I disagree, and would not recommend keeping pumilio in an enclosure that size.


----------



## vivlover10 (Oct 10, 2010)

Pumilio would not be a good choice. Even a 20 gallon is pushing it for a pair. That being said a nice pair of ranitomeya would do well, vents, imitators, and variabilis.


----------



## SnakePaparazzi (Jul 20, 2008)

vivlover10 said:


> Pumilio would not be a good choice. Even a 20 gallon is pushing it for a pair.
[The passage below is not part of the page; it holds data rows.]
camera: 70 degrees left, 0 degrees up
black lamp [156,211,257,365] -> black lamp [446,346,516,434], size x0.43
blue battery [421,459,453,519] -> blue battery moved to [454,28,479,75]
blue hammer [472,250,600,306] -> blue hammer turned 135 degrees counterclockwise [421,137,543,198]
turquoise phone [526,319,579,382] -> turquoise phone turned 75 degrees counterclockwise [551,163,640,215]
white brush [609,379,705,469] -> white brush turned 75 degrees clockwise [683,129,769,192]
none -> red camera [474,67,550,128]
That being said a nice pair of ranitomeya would do well, vents, imitators, and variabilis.


I disagree... I keep a 1.2 of El Dorado in a 20 vert... A pair would be fine in this tank if built maximizing floor space... 

I know very experienced froggers that keep all of their pumilio in 10 gallon tanks very successfully.

-Christian


----------



## randommind (Sep 14, 2010)

SnakePaparazzi said:


> I know *very experienced* froggers that keep all of their pumilio in 10 gallon tanks very successfully.
> 
> -Christian



There are certainly those who are having success doing so. More than likely those that are, have the experience like the ones you know. In this particular case I highly doubt the OP has this experience or this thread would not exist. So while it can be done, I still do not feel we should encourage those with out experience to keep pumilio in 11 gallon enclosures.


----------



## vivlover10 (Oct 10, 2010)

I agree pumilio are to be kept in something bigger than 11 gallons. When you think about it a 200 gallon tank is tiny compared to the rainfrorest. 
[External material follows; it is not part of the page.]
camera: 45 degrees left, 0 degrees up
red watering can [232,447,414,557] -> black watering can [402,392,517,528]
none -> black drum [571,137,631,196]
I also said it was pushing I didn't say it was impossible and nobody does it. 

To the op: ranitomeya are my favorite! I also believe imitators are just as beautiful and bold as pumilio plus you can raise tads.


----------



## SnakePaparazzi (Jul 20, 2008)

My imitators have more personality than any of my frogs... They are also one of the boldest that I've seen


----------



## Lukiluk (May 24, 2010)

Pumis discarded, I'm no rookie but I will not complicate too much, or who are ill at ease, they are also quite expensive.

Within ranitomeyas, which do you prefer? had thought of some R.Amazonica, are very showy.

well, thks guys!!


----------



## vivlover10 (Oct 10, 2010)

Yeah they would Look nice. I actually thought about getting a couple but I chose varadero instead. From what I've seen they are pretty bold.


----------



## ConFuCiuZ (Jul 13, 2011)

Varaderos are my favorite thumbs. You can put a pair for the 12x12x18


----------